L’analphabète d’Agota Kristof. En 80 pages d’une sobriété époustouflante, Agota raconte son enfance en Hongrie, son amour pour la lecture, sa fuite du pays en 1956, son arrivée dans la langue française, sa solitude extrême à cause de cette langue inconnue. Il est question de bilinguisme, de double culture, de l’autre, de l’étranger et de langue : ce texte concentre l’essentiel de l’ADN des livres Zoé.

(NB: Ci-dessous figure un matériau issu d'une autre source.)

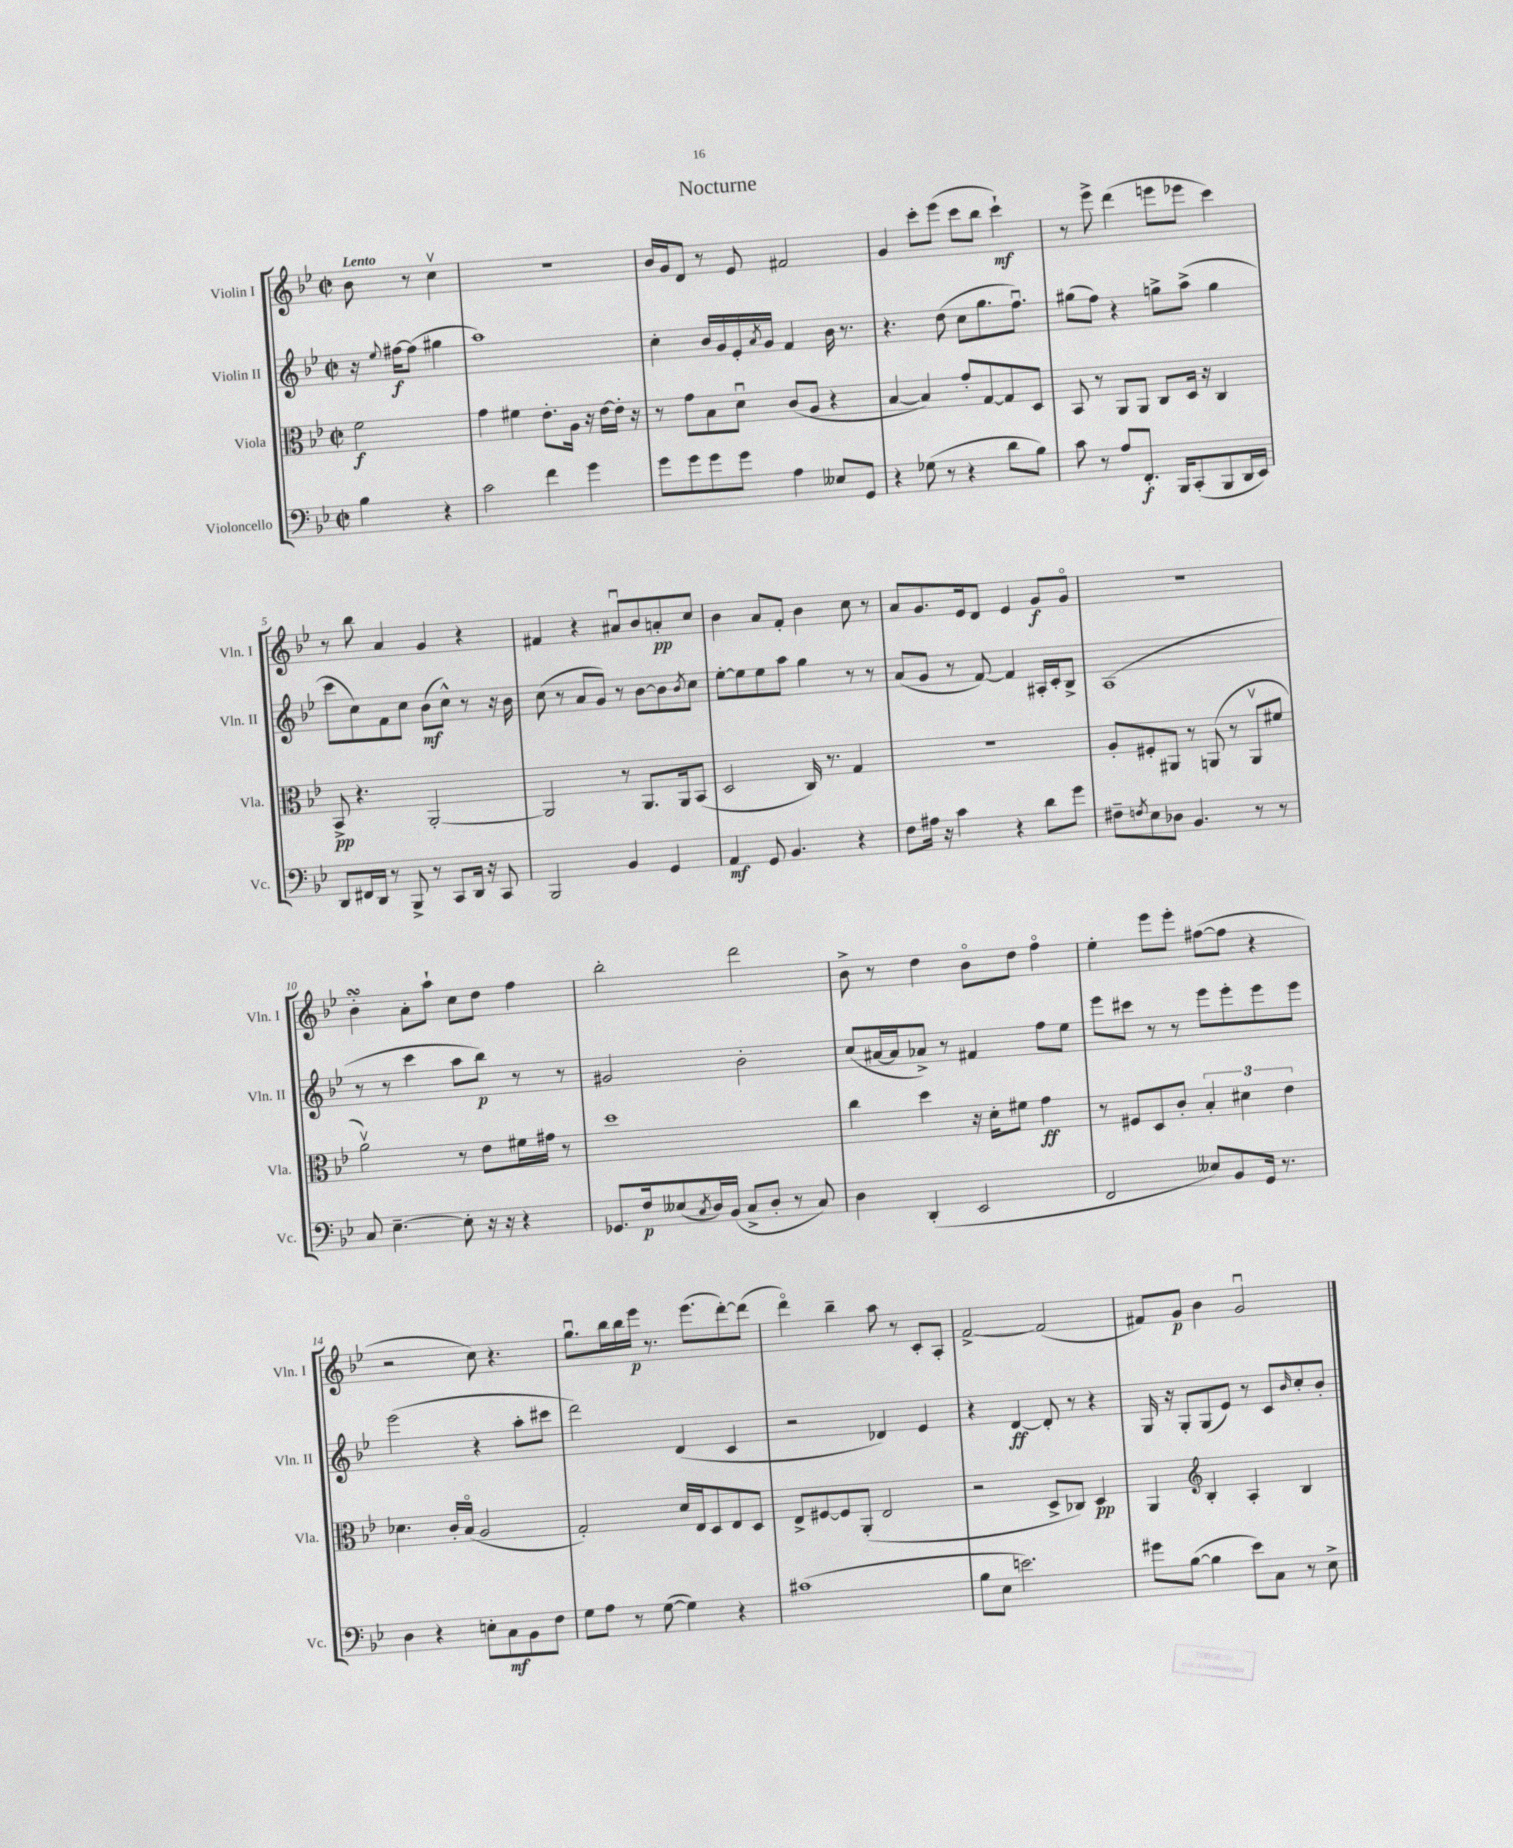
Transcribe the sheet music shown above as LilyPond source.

\header { title = "Nocturne" }
<<
\new StaffGroup <<
\new Staff = "s0" \with { instrumentName = "Violin I" shortInstrumentName = "Vln. I" } {
    \clef treble \key bes \major \defaultTimeSignature \time 2/2 \partial 2 \tempo "Lento"
    bes'8 r8 c''4\upbow |
    r1 |
    bes'16 g'16 d'8 r8 ees'8 fis'2 |
    g'4 c'''8-. ees'''8( c'''8 bes''8 c'''4-!\mf) |
    r8 ees'''8-> d'''4( e'''8 ees'''8 c'''4) |
    r8 bes''8 a'4 g'4 r4 |
    fis'4 r4 ais'8\downbow bes'8 a'8-.\pp c''8 |
    bes'4 a'8 f'8-. bes'4 c''8 r8 |
    a'8 g'8. ees'16 d'8 ees'4 g'8\f g'8\flageolet |
    R1 |
    bes'4-.\turn a'8-. a''8-! c''8 d''8 f''4 |
    bes''2-. d'''2 |
    bes'8-> r8 d''4 bes'8\flageolet d''8 f''4\flageolet |
    ees''4-. ees'''8 ees'''8-. fis''8~( fis''8 r4 |
    r2 c''8) r4. |
    g''8.\downbow bes''16 bes''16 ees'''16\p r8. ees'''8.( d'''8~-.) d'''8( |
    d'''4\flageolet) bes''4-- a''8 r8 c'8-. a8-. |
    f'2~-> f'2( |
    fis'8) g'8\p bes'4 g'2\downbow \bar "|." |
}
\new Staff = "s1" \with { instrumentName = "Violin II" shortInstrumentName = "Vln. II" } {
    \clef treble \key bes \major \defaultTimeSignature \time 2/2 \partial 2
    r16 \appoggiatura { ees''8 } fis''16~\f fis''8( gis''4 |
    a''1) |
    c''4-. bes'16 g'16 ees'16-. \acciaccatura { a'8 } g'16 f'4 bes'16 r8. |
    r4. d''8( c''8 g''8. f''8.\downbow) |
    gis''8( f''8) r4 g''8-> a''8->( g''4 |
    c'''8 c''8) f'8 c''8 bes'8\mf( c''8-^) r8 r16 bes'16 |
    c''8( r8 a'8 g'8) r8 bes'8~ bes'8 \acciaccatura { bes'8 } c''8 |
    ees''8~-. ees''8 ees''8 a''8 g''4 r8 r8 |
    a'8( g'8 r8 f'8~) f'4 ais16-. c'16-. bes8-> |
    a1( |
    r8 r8 c'''4 a''8 bes''8\p) r8 r8 |
    gis'2 bes'2-. |
    c''8( ais'16~ ais'16 aes'8->) r8 fis'4 f''8 ees''8 |
    ees'''8 cis'''8 r8 r8 ees'''8 ees'''8-. ees'''8 ees'''8 |
    ees'''2( r4 a''8-. cis'''8 |
    d'''2) d'4( c'4 |
    r2 des'4) ees'4 |
    r4 d'4~\ff d'8-. r8 r4 |
    g16 r16 g8-. g8( ees'8) r8 c'8 \grace { bes'16 } c''8-. bes'8-. \bar "|." |
}
\new Staff = "s2" \with { instrumentName = "Viola" shortInstrumentName = "Vla." } {
    \clef alto \key bes \major \defaultTimeSignature \time 2/2 \partial 2
    f'2\f |
    g'4 fis'4 ees'8.-. a16 r16 ees'16~ ees'16-. r16 |
    r8 g'8 bes8 d'8\downbow c'8( a8 r4 |
    bes4~ bes4) g'8-. g8~ g8 d8 |
    bes,8 r8 a,8 a,8 c8 d16 r16 c4 |
    bes,8->\pp r4. a,2~-. |
    a,2 r8 a,8. a,16 bes,8( |
    d2 c16) r8. g4 |
    R1 |
    a8-. fis8-. ais,8 r8 a,8( r8 a,8\upbow fis'8 |
    a'2\upbow) r8 ees'8 fis'16 gis'16 r8 |
    d''1 |
    c''4 d''4 r16 d'16-. fis'8 g'4\ff |
    r8 fis8 d8 c'8-. \tuplet 3/2 { bes4-. dis'4 ees'4 } |
    des'4. c'16-. bes16\flageolet( a2 |
    g2-.) d'16 ees16 d8 ees8 d8 |
    ees8-> fis8~ fis8 a,8-.( ees2 |
    r2 d8-> ces8) d4\pp |
    a,4 \clef treble bes4-. a4-. bes4 \bar "|." |
}
\new Staff = "s3" \with { instrumentName = "Violoncello" shortInstrumentName = "Vc." } {
    \clef bass \key bes \major \defaultTimeSignature \time 2/2 \partial 2
    bes4 r4 |
    c'2 f'4 g'4 |
    g'8 g'8 g'8 g'8 a4 eeses8 g,8 |
    r4 ges8( r8 r4 d'8 bes8) |
    c'8 r8 a8 f,8.-.\f bes,,16 c,8-.( bes,,8 d,16 ees,16) |
    d,8 fis,16 d,16 r8 bes,,8-> r8 c,8 d,16 r16 c,8 |
    bes,,2 bes,4 g,4 |
    a,4\mf g,8 bes,4. r4 |
    f8 ais16 r16 c'4 r4 d'8 g'8 |
    fis8-- \acciaccatura { f8 } ees8 des8 bes,4. r8 r8 |
    c8 ees4.~-- ees8-. r16 r16 r4 |
    ges,8. f16\p eeses8( \acciaccatura { c8 } d16) bes,16( c8-> d8-. r8 c8) |
    d4 d,4-.( ees,2 |
    f,2 eeses8) bes,8 g,16 r8. |
    d4 r4 e8-. c8\mf bes,8 f8 |
    g8 a8 r8 g8~( g4) r4 |
    cis'1( |
    bes8 ees8 e'2.) |
    gis'8 bes8~( bes4 ees'8) c8 r8 ees8-> \bar "|." |
}
>>
>>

Le livre commence comme ça : « Je lis. C’est comme une maladie ». Ou comment faire naître l’émotion avec une économie de moyens absolue.

Pouvez-vous nous parler de quelques-unes de vos publications récentes qui vous tiennent particulièrement à cœur ?

Ilaria ou la conquête de la désobéissance de Gabriella Zalapì. C’est l’histoire d’une enfant de huit ans enlevée par son père pendant deux ans dans l’Italie des années 1980, les années de plomb. C’est l’enfant qui raconte, sans aucune niaiserie et avec un sens de l’observation et une sensibilité exceptionnels. L’histoire est cruelle, et pourtant il y a une grande beauté et beaucoup de lumière dans ce texte.

Quel est le livre publié par les éditions ZOÉ qui vous a le plus marqué personnellement et pourquoi ?

Hiver à Sokcho d’Elisa Shua Dusapin. Cette non-histoire d’amour entre un bédéaste normand en mal d’inspiration et une jeune Franco-Coréenne qui travaille dans une pension à la frontière nord de la Corée du sud mêle douceur et violence avec une sorte d’évidence qui tient du miracle. Ce livre compte pour moi parce que je l’aime, et parce qu’il m’a fait grandir comme éditrice en même temps qu’il a fait grandir son autrice, dont c’était le premier roman à seulement 23 ans. Trois autres romans d’elle ont suivi, traduits en plus de 30 langues et récompensés de nombreux prix.

C’était 2016. La même année, nous publions en français Le garçon sauvage de Paolo Cognetti avec Anita Rochedy en apprentie traductrice et Les étoiles s’éteignent à l’aube du Canadien autochtone Richard Wagamese. Le rapport de l’homme avec la nature joue un rôle central dans ces deux textes aussi humbles que glorieux.

Et en fin d’année dernière, pour ouvrir nos cinquante ans célébrés tout au long de 2025, nous avons réédité Le hibou et la baleine, autoportrait en images de Nicolas Bouvier, dont j’admire la capacité à mêler familiarité et érudition. Il n’hésite pas à empoigner de front des concepts aussi centraux que la mort, l’amour, le voyage, les animaux. Il y parle vrai, en toute pudeur.

Quels sont les principaux défis auxquels vous êtes confrontés en tant que maison d’édition indépendante ?

Se faire mieux connaitre, vendre plus de livres sans perdre notre âme.

Quels sont vos projets futurs pour les éditions ZOÉ ?

Continuer de découvrir de nouvelles voix, et les mettre toujours mieux en valeur.